We ran out of tokens (I’m personally to blame for blowing a month’s worth of token budget on a single afternoon of testing), hit quota limits, and produced some weird documents that we never meant to create.

This slowed our progress, and we spent a lot of time on “one-off” fixes at the beginning. In hindsight, I would focus more on setting up the core infrastructure before having the entire team start building. But on the bright side, we now all know the limitations and can work on the setup for personal projects as well.

3. Scoping agents down to something achievable

We had some grand ideas. But quickly found out that 1) we weren’t going to be able to get those done within the one-quarter timeframe we had set for ourselves, and 2) the more complexity we tried to build into one agent, the worse the results got. So a big part of our early planning and experimentation was about figuring out what’s realistic.

This also ties back into point one about simple sometimes being better. Once we focused on building MVPs and getting them to run error-free, we found our rhythm. We had more success building iteratively, making something work, and then adding complexity step by step.

4. Nail the mission of your agent and understand the process in-depth before automating it From Lidija: “Having a clear process mapped out before starting to build an agent is the right way to get going. I tried building a fully complex competitor-research agent, but realized I hadn’t nailed the competitive-research process myself first. It’s similar to wanting to hire someone junior for something you have no idea how to do yourself.

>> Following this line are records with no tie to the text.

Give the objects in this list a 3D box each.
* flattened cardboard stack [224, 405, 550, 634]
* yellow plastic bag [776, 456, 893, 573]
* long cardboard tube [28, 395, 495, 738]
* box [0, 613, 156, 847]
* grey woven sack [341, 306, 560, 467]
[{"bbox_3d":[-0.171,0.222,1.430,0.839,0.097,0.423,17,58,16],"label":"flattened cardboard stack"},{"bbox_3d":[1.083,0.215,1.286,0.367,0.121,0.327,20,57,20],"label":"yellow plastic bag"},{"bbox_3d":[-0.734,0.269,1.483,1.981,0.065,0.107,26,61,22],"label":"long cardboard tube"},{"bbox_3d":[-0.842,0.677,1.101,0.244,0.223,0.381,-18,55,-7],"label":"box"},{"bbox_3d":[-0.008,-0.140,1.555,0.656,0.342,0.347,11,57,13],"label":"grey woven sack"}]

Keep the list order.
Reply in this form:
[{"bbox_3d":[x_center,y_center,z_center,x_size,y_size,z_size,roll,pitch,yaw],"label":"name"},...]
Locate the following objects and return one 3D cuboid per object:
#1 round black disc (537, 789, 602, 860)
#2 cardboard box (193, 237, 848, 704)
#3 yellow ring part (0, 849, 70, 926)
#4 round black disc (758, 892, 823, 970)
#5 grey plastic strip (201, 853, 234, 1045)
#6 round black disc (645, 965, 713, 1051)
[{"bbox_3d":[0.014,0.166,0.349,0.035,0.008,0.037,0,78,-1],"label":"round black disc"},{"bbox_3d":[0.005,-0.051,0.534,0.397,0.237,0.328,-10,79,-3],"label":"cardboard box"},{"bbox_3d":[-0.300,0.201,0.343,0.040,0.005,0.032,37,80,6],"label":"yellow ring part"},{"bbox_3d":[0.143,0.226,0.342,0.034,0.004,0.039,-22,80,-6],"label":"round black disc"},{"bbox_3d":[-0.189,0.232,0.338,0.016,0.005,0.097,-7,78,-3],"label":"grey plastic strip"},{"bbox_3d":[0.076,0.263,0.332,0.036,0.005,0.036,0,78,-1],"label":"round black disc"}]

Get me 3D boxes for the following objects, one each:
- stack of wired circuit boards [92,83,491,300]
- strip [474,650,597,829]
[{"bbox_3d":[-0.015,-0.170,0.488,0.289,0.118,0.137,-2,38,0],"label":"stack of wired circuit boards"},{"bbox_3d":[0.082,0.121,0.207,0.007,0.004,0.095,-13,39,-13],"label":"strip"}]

Just hiring someone won’t fix that problem, because they will need a lot of oversight to execute the work, and if you don’t know what needs to be executed, you are not going to be successful.

That is why, at the end of the quarter, I ended up with the Competitor Intelligence Intern, an agent whose scope was limited to researching one very specific part of competitive analysis and producing scoped answers within my Notion database. Nothing too complex, but when a new name pops up in the industry, I at least have automation that gives me an initial glimpse into who they are and what they do, which helps me prioritize further research more effectively.”

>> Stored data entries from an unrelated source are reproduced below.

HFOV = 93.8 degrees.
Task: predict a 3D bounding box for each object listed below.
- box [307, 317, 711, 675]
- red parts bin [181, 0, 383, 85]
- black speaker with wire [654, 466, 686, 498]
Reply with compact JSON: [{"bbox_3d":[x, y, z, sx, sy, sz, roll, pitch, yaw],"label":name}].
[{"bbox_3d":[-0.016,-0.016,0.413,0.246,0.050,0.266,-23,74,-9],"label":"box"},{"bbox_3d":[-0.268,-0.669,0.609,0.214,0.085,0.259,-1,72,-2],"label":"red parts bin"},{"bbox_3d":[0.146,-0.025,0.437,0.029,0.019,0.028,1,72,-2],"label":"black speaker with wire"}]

5. Sharing learnings and successes along the way keeps motivation up

Most of us experienced waves of excitement, a bit of frustration, and rollercoaster ups and downs in how our agents performed. The dedicated Slack channel and weekly meetings were great ways to share progress, learnings, successes, and occasional failures.

What happened with our agents after the project ended

Full transparency: not all our agents passed their “probation period”. Some were more of a learning exercise than truly useful team mates - because we overcomplicated them, or because we got drawn into building something that COULD be automated, not necessarily something that we really NEEDED to automate. As Peter Drucker said, “Efficiency is doing things right. Effectiveness is doing the right thing”.

We did get the effectiveness right with some of our agents, though. Lucie’s LLM tracker, which we used to track our own visibility on key topics across various LLMs, caught the attention of our sales team. It’s since evolved into a company-wide agent that our teams use to prepare prospect and client meetings for our GEO landing page builder solution.

Where we go from here

We’ll continue evolving our existing agents, and this project has given us the conviction to build agents and custom GPTs for our daily work. Even without running a formal agent project this quarter, we have continued to build agentic and non-agentic AI solutions.